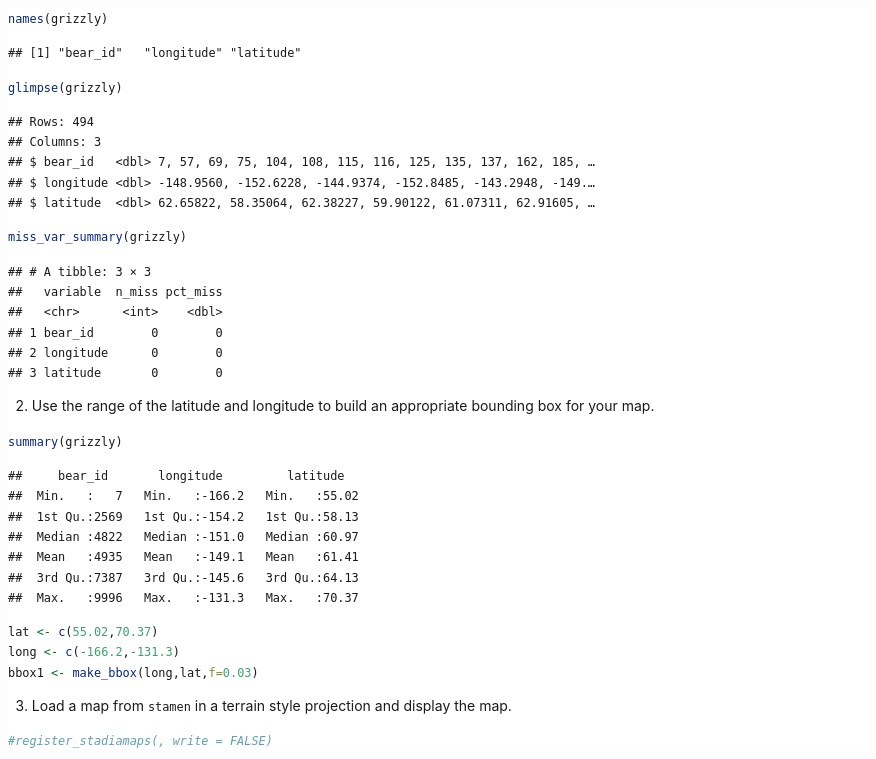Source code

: 
```r
names(grizzly)
```

```
## [1] "bear_id"   "longitude" "latitude"
```


```r
glimpse(grizzly)
```

```
## Rows: 494
## Columns: 3
## $ bear_id   <dbl> 7, 57, 69, 75, 104, 108, 115, 116, 125, 135, 137, 162, 185, …
## $ longitude <dbl> -148.9560, -152.6228, -144.9374, -152.8485, -143.2948, -149.…
## $ latitude  <dbl> 62.65822, 58.35064, 62.38227, 59.90122, 61.07311, 62.91605, …
```

```r
miss_var_summary(grizzly)
```

```
## # A tibble: 3 × 3
##   variable  n_miss pct_miss
##   <chr>      <int>    <dbl>
## 1 bear_id        0        0
## 2 longitude      0        0
## 3 latitude       0        0
```

2. Use the range of the latitude and longitude to build an appropriate bounding box for your map. 

```r
summary(grizzly)
```

```
##     bear_id       longitude         latitude    
##  Min.   :   7   Min.   :-166.2   Min.   :55.02  
##  1st Qu.:2569   1st Qu.:-154.2   1st Qu.:58.13  
##  Median :4822   Median :-151.0   Median :60.97  
##  Mean   :4935   Mean   :-149.1   Mean   :61.41  
##  3rd Qu.:7387   3rd Qu.:-145.6   3rd Qu.:64.13  
##  Max.   :9996   Max.   :-131.3   Max.   :70.37
```

```r
lat <- c(55.02,70.37)
long <- c(-166.2,-131.3)
bbox1 <- make_bbox(long,lat,f=0.03)
```

3. Load a map from `stamen` in a terrain style projection and display the map. 


```r
#register_stadiamaps(, write = FALSE)
```
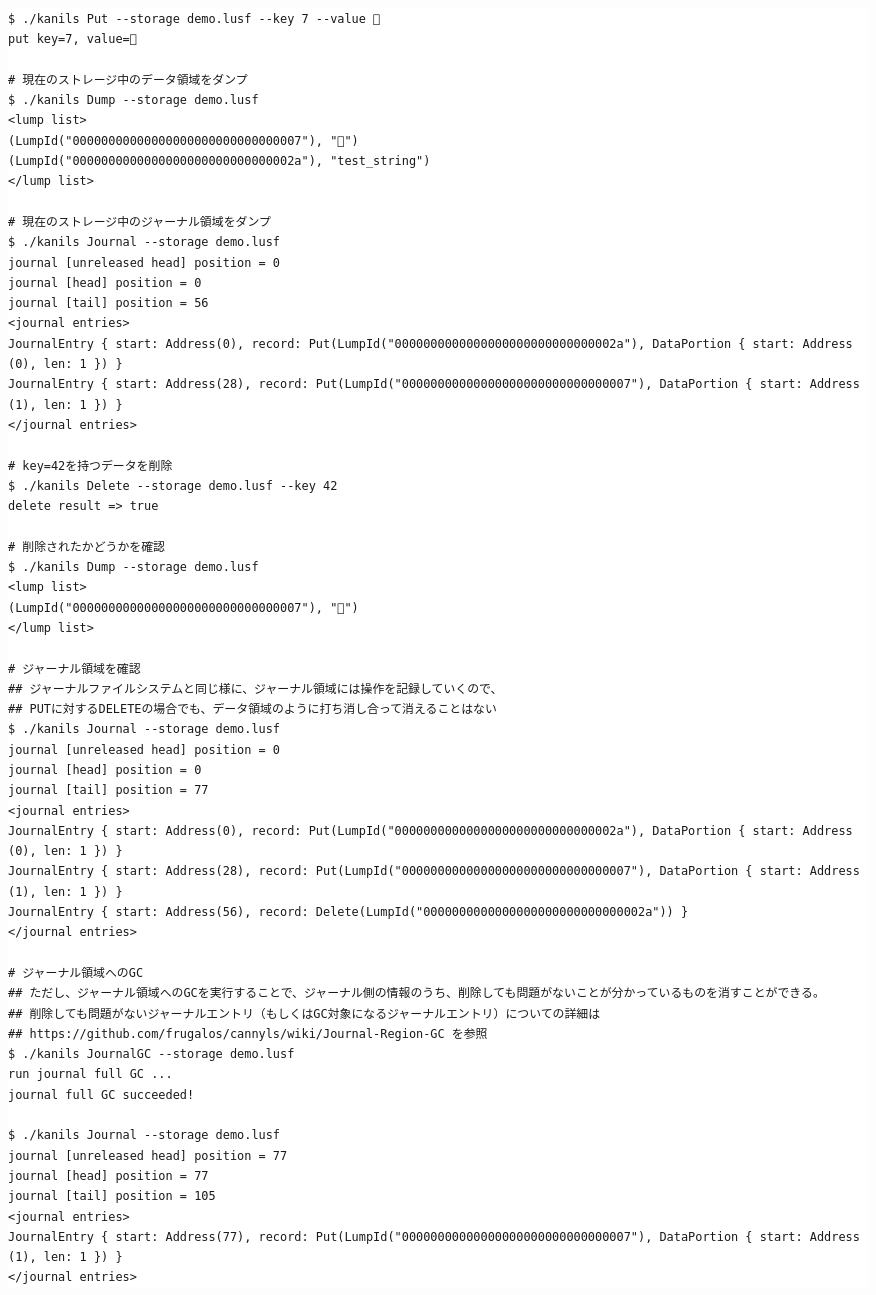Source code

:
 ```
$ ./kanils Put --storage demo.lusf --key 7 --value 🦀         
put key=7, value=🦀

# 現在のストレージ中のデータ領域をダンプ
$ ./kanils Dump --storage demo.lusf
<lump list>
(LumpId("00000000000000000000000000000007"), "🦀")
(LumpId("0000000000000000000000000000002a"), "test_string")
</lump list>

# 現在のストレージ中のジャーナル領域をダンプ
$ ./kanils Journal --storage demo.lusf
journal [unreleased head] position = 0
journal [head] position = 0
journal [tail] position = 56
<journal entries>
JournalEntry { start: Address(0), record: Put(LumpId("0000000000000000000000000000002a"), DataPortion { start: Address(0), len: 1 }) }
JournalEntry { start: Address(28), record: Put(LumpId("00000000000000000000000000000007"), DataPortion { start: Address(1), len: 1 }) }
</journal entries>

# key=42を持つデータを削除
$ ./kanils Delete --storage demo.lusf --key 42
delete result => true

# 削除されたかどうかを確認
$ ./kanils Dump --storage demo.lusf 
<lump list>
(LumpId("00000000000000000000000000000007"), "🦀")
</lump list>

# ジャーナル領域を確認
## ジャーナルファイルシステムと同じ様に、ジャーナル領域には操作を記録していくので、
## PUTに対するDELETEの場合でも、データ領域のように打ち消し合って消えることはない
$ ./kanils Journal --storage demo.lusf
journal [unreleased head] position = 0
journal [head] position = 0
journal [tail] position = 77
<journal entries>
JournalEntry { start: Address(0), record: Put(LumpId("0000000000000000000000000000002a"), DataPortion { start: Address(0), len: 1 }) }
JournalEntry { start: Address(28), record: Put(LumpId("00000000000000000000000000000007"), DataPortion { start: Address(1), len: 1 }) }
JournalEntry { start: Address(56), record: Delete(LumpId("0000000000000000000000000000002a")) }
</journal entries>

# ジャーナル領域へのGC
## ただし、ジャーナル領域へのGCを実行することで、ジャーナル側の情報のうち、削除しても問題がないことが分かっているものを消すことができる。
## 削除しても問題がないジャーナルエントリ（もしくはGC対象になるジャーナルエントリ）についての詳細は
## https://github.com/frugalos/cannyls/wiki/Journal-Region-GC を参照
$ ./kanils JournalGC --storage demo.lusf
run journal full GC ...
journal full GC succeeded!

$ ./kanils Journal --storage demo.lusf  
journal [unreleased head] position = 77
journal [head] position = 77
journal [tail] position = 105
<journal entries>
JournalEntry { start: Address(77), record: Put(LumpId("00000000000000000000000000000007"), DataPortion { start: Address(1), len: 1 }) }
</journal entries>
```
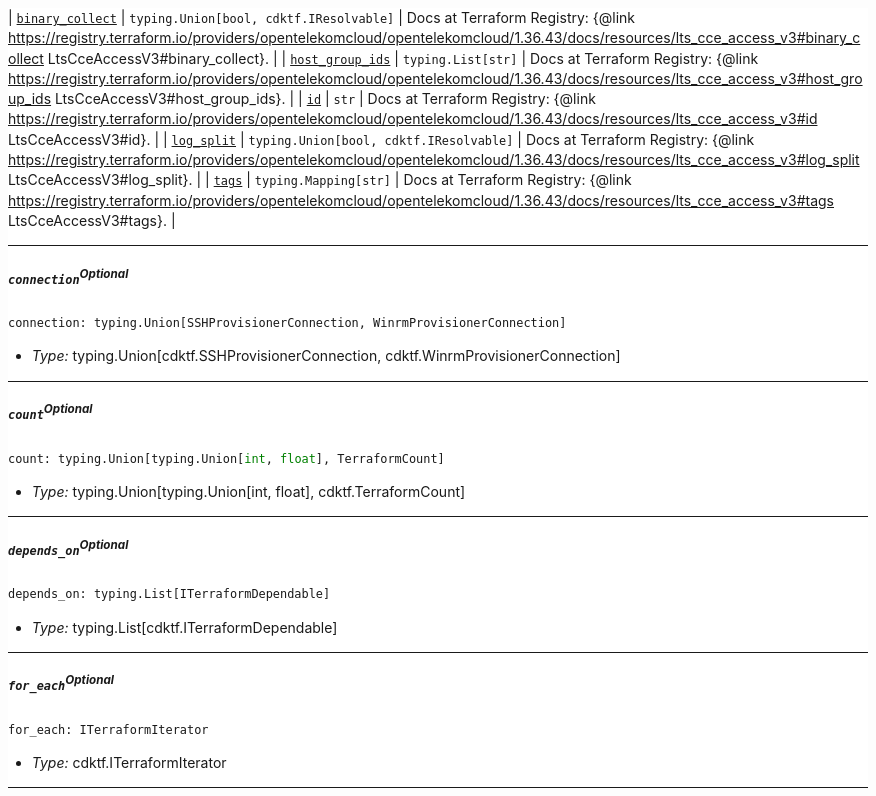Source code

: | <code><a href="#@cdktf/provider-opentelekomcloud.ltsCceAccessV3.LtsCceAccessV3Config.property.binaryCollect">binary_collect</a></code> | <code>typing.Union[bool, cdktf.IResolvable]</code> | Docs at Terraform Registry: {@link https://registry.terraform.io/providers/opentelekomcloud/opentelekomcloud/1.36.43/docs/resources/lts_cce_access_v3#binary_collect LtsCceAccessV3#binary_collect}. |
| <code><a href="#@cdktf/provider-opentelekomcloud.ltsCceAccessV3.LtsCceAccessV3Config.property.hostGroupIds">host_group_ids</a></code> | <code>typing.List[str]</code> | Docs at Terraform Registry: {@link https://registry.terraform.io/providers/opentelekomcloud/opentelekomcloud/1.36.43/docs/resources/lts_cce_access_v3#host_group_ids LtsCceAccessV3#host_group_ids}. |
| <code><a href="#@cdktf/provider-opentelekomcloud.ltsCceAccessV3.LtsCceAccessV3Config.property.id">id</a></code> | <code>str</code> | Docs at Terraform Registry: {@link https://registry.terraform.io/providers/opentelekomcloud/opentelekomcloud/1.36.43/docs/resources/lts_cce_access_v3#id LtsCceAccessV3#id}. |
| <code><a href="#@cdktf/provider-opentelekomcloud.ltsCceAccessV3.LtsCceAccessV3Config.property.logSplit">log_split</a></code> | <code>typing.Union[bool, cdktf.IResolvable]</code> | Docs at Terraform Registry: {@link https://registry.terraform.io/providers/opentelekomcloud/opentelekomcloud/1.36.43/docs/resources/lts_cce_access_v3#log_split LtsCceAccessV3#log_split}. |
| <code><a href="#@cdktf/provider-opentelekomcloud.ltsCceAccessV3.LtsCceAccessV3Config.property.tags">tags</a></code> | <code>typing.Mapping[str]</code> | Docs at Terraform Registry: {@link https://registry.terraform.io/providers/opentelekomcloud/opentelekomcloud/1.36.43/docs/resources/lts_cce_access_v3#tags LtsCceAccessV3#tags}. |

---

##### `connection`<sup>Optional</sup> <a name="connection" id="@cdktf/provider-opentelekomcloud.ltsCceAccessV3.LtsCceAccessV3Config.property.connection"></a>

```python
connection: typing.Union[SSHProvisionerConnection, WinrmProvisionerConnection]
```

- *Type:* typing.Union[cdktf.SSHProvisionerConnection, cdktf.WinrmProvisionerConnection]

---

##### `count`<sup>Optional</sup> <a name="count" id="@cdktf/provider-opentelekomcloud.ltsCceAccessV3.LtsCceAccessV3Config.property.count"></a>

```python
count: typing.Union[typing.Union[int, float], TerraformCount]
```

- *Type:* typing.Union[typing.Union[int, float], cdktf.TerraformCount]

---

##### `depends_on`<sup>Optional</sup> <a name="depends_on" id="@cdktf/provider-opentelekomcloud.ltsCceAccessV3.LtsCceAccessV3Config.property.dependsOn"></a>

```python
depends_on: typing.List[ITerraformDependable]
```

- *Type:* typing.List[cdktf.ITerraformDependable]

---

##### `for_each`<sup>Optional</sup> <a name="for_each" id="@cdktf/provider-opentelekomcloud.ltsCceAccessV3.LtsCceAccessV3Config.property.forEach"></a>

```python
for_each: ITerraformIterator
```

- *Type:* cdktf.ITerraformIterator

---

========

• **Directions**
Search the data above for lines holding "Optional" and copy each of them.

• **Finished task**
##### `connection`<sup>Optional</sup> <a name="connection" id="@cdktf/provider-opentelekomcloud.ltsCceAccessV3.LtsCceAccessV3Config.property.connection"></a>
##### `count`<sup>Optional</sup> <a name="count" id="@cdktf/provider-opentelekomcloud.ltsCceAccessV3.LtsCceAccessV3Config.property.count"></a>
##### `depends_on`<sup>Optional</sup> <a name="depends_on" id="@cdktf/provider-opentelekomcloud.ltsCceAccessV3.LtsCceAccessV3Config.property.dependsOn"></a>
##### `for_each`<sup>Optional</sup> <a name="for_each" id="@cdktf/provider-opentelekomcloud.ltsCceAccessV3.LtsCceAccessV3Config.property.forEach"></a>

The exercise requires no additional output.